Motor Vehicle Accidents in British Columbia
Being involved in a motor vehicle accident can be very scary. In addition to being scared, you are probably going to have no idea what to do next. This article is a guideline to things you should do and your rights after an accident.
1. If you or anyone in the vehicle is injured, you need to receive medical attention. This is your number one priority, not only on the day of the accident, but also on an ongoing basis. Go see your doctor regularly and report your symptoms to him or her. Take the time to get better; going back to work or to your regular activities too early can prolong your recovery.
2. Get names and contact information for all of the drivers and witnesses involved in the accident. Call the police and request a copy of the police motor vehicle accident report. If you are medically well enough to do so, make notes about the accident scene, take pictures and write down how the accident occurred.
3. It is a requirement of your ICBC insurance policy that you report any accident to ICBC, which you can do by calling 1-800-910-4222.
4. Everyone injured in a motor vehicle accident in BC can claim damages for injuries (provided that person is not “at fault” for the accident, more on this in #5 below). This includes pedestrians, cyclists, passengers and children.

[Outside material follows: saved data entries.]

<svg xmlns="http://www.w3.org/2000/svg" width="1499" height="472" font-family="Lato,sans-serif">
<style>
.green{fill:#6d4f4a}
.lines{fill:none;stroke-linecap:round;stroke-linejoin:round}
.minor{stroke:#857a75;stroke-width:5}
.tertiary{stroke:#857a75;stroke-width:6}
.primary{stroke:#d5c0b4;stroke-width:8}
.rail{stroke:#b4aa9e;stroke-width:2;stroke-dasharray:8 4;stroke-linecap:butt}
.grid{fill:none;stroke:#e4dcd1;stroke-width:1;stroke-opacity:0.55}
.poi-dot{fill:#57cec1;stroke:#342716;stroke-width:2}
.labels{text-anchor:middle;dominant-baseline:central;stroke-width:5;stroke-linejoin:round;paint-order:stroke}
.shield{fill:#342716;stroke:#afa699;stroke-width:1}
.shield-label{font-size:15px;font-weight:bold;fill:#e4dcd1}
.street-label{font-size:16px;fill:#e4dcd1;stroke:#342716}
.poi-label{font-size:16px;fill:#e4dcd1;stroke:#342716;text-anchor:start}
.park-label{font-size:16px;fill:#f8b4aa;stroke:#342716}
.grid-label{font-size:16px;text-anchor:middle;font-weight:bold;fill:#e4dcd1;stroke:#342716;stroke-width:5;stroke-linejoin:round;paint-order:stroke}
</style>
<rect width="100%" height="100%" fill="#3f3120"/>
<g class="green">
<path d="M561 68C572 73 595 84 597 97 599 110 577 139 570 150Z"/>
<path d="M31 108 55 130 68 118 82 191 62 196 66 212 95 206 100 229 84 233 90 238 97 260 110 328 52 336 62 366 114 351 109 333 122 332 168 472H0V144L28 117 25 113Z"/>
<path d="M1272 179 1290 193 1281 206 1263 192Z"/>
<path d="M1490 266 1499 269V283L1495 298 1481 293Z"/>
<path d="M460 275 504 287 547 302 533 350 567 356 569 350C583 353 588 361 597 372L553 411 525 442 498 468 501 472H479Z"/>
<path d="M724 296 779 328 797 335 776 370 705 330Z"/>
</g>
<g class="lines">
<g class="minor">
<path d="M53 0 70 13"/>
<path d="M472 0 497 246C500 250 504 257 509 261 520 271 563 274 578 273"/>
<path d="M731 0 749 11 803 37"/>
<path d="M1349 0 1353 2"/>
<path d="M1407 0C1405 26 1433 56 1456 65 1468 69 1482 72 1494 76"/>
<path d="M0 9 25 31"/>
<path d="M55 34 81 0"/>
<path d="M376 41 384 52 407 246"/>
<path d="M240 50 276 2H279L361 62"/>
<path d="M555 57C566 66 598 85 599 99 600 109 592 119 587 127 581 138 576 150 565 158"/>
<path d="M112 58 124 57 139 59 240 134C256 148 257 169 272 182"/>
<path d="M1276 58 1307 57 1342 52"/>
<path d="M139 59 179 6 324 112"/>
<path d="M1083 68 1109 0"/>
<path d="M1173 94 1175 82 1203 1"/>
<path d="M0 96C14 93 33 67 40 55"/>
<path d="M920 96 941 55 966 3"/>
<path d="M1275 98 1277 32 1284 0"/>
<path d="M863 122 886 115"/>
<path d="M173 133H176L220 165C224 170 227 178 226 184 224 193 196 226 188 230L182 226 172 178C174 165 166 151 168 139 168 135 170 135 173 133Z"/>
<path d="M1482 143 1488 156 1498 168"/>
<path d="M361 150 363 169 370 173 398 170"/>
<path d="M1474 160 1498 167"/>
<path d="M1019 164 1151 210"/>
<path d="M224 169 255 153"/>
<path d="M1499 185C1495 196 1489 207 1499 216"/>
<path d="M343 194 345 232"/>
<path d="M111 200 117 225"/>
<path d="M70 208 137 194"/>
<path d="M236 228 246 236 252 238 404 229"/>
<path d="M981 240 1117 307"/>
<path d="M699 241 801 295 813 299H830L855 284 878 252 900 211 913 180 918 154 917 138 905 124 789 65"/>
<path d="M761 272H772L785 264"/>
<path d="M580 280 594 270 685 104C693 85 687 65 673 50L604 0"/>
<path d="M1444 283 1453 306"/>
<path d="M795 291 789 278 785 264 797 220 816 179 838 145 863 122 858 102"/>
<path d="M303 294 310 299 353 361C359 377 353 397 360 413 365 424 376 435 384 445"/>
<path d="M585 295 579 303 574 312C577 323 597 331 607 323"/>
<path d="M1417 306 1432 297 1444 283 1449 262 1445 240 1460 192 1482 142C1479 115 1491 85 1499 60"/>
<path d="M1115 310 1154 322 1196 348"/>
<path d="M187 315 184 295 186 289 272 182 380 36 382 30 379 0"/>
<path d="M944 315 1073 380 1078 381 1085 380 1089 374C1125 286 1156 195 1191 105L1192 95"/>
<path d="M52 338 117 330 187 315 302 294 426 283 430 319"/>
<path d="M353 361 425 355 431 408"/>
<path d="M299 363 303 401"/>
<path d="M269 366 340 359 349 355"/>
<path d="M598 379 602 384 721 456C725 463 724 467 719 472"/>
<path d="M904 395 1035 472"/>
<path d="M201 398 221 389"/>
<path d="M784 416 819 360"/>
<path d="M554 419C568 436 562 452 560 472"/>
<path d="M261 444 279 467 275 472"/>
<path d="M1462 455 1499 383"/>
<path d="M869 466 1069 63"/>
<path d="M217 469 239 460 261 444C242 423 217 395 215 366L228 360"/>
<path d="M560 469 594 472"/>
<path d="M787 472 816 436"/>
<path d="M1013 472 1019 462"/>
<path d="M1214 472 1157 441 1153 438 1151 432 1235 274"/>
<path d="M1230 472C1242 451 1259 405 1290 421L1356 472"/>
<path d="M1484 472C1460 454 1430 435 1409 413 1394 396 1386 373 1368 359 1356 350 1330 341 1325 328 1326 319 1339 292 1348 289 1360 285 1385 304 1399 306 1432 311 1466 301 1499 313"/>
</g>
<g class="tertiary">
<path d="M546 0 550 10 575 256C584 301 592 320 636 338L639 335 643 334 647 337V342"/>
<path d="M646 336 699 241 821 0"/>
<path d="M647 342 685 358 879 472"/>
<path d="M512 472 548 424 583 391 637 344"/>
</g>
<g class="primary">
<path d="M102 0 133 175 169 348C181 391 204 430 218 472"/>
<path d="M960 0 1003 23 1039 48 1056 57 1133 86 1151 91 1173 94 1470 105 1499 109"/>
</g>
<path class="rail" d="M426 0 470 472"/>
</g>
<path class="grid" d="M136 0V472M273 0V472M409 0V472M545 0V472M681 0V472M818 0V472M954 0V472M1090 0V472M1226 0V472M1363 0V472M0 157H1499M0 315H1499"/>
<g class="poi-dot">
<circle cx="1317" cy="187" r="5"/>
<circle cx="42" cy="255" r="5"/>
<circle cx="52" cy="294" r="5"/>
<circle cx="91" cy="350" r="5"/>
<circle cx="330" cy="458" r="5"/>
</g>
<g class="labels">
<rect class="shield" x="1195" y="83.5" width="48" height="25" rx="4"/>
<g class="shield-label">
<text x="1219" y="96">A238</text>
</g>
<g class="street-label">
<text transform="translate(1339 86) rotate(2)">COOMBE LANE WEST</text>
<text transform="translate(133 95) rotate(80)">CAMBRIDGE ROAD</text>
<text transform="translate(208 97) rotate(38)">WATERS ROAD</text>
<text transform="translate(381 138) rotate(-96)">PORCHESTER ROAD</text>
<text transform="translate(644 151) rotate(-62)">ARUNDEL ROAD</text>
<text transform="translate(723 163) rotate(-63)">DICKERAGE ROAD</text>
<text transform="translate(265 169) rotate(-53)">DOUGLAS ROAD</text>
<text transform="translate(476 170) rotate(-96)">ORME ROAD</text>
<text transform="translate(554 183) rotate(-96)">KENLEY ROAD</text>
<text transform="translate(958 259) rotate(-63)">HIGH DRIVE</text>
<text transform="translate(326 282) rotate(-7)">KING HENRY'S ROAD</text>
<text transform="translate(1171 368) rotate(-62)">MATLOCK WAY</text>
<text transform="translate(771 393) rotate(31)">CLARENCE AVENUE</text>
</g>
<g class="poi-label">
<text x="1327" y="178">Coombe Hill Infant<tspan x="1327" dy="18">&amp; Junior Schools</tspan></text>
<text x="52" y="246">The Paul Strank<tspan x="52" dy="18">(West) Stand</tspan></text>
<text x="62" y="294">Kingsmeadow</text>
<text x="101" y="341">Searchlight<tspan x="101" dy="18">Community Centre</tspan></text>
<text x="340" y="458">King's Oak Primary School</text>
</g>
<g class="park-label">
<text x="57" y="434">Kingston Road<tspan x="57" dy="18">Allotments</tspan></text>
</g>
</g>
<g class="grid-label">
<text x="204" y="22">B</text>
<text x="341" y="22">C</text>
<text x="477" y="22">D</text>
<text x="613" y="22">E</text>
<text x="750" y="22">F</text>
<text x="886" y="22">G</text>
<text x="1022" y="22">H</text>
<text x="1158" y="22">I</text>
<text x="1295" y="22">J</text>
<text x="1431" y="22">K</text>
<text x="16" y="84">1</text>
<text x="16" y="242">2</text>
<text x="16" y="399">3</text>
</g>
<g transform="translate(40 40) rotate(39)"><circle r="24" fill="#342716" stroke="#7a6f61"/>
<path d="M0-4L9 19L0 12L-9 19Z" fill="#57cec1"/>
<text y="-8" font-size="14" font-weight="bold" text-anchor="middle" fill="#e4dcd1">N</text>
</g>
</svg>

5. If you were the one that caused the accident, that means you are “at fault.” Even though you can’t claim damages for any injuries you’ve sustained, you are entitled to No Fault Accident Benefits through your ICBC insurance. In order to be entitled to receive these benefits, you must give notice of the accident by calling the number in #3 above and completing an Accident Benefits Application (ICBC should give you the form) within 90 days of the accident. The No-Fault Accident Benefits entitle you to the following benefits:
a. Medical: ICBC will partially pay for treatments like physiotherapy and chiropractic care, but you will have to pay the rest (sometimes referred to as the “user fee”). Also, you should receive payments for other medical benefits like prescription drugs, crutches or other medical equipment;
b. Wage Loss: you will be entitled to receive $300 per month or 75% of your average weekly earnings, which ever is less;
c. There are also death and survivor benefits, which would cover things like funeral costs and replacement of income if the main wage earner in the household is killed in an accident.
6. ICBC might ask you to sign an authorization allowing it to obtain your medical records. Don’t sign it! You can gather your own medical documentation and provide it to ICBC; there is no need for ICBC to have access to your entire medical history.
7. ICBC might say that you are “at fault” for the accident. If you disagree with ICBC’s assessment of fault in the accident, you can ask them to reconsider by providing them with any evidence that wasn’t considered initially, like witness statements or pictures. If ICBC still says you are at fault, you can start a court action to have the court decide.
8. If at any time you are not sure what to do, you can speak with a lawyer about the accident. In many personal injury cases, lawyers are prepared to act for you on a “contingency fee” basis, which means that they only get paid when the claim settles and if nothing is recovered, the lawyer does not get paid. There are advantages and disadvantages to the contingency fee arrangement: you don’t have to pay anything up front or while your case progresses, but the contingency fee will often end up being more than if you paid the lawyer by his or her hourly rate. The reason that the contingency fee might be higher in the end is because the lawyer is taking a risk in acting for you with the possibility of not getting paid. The maximum contingency fee that can be charged is 33.33% of the overall settlement or court judgment.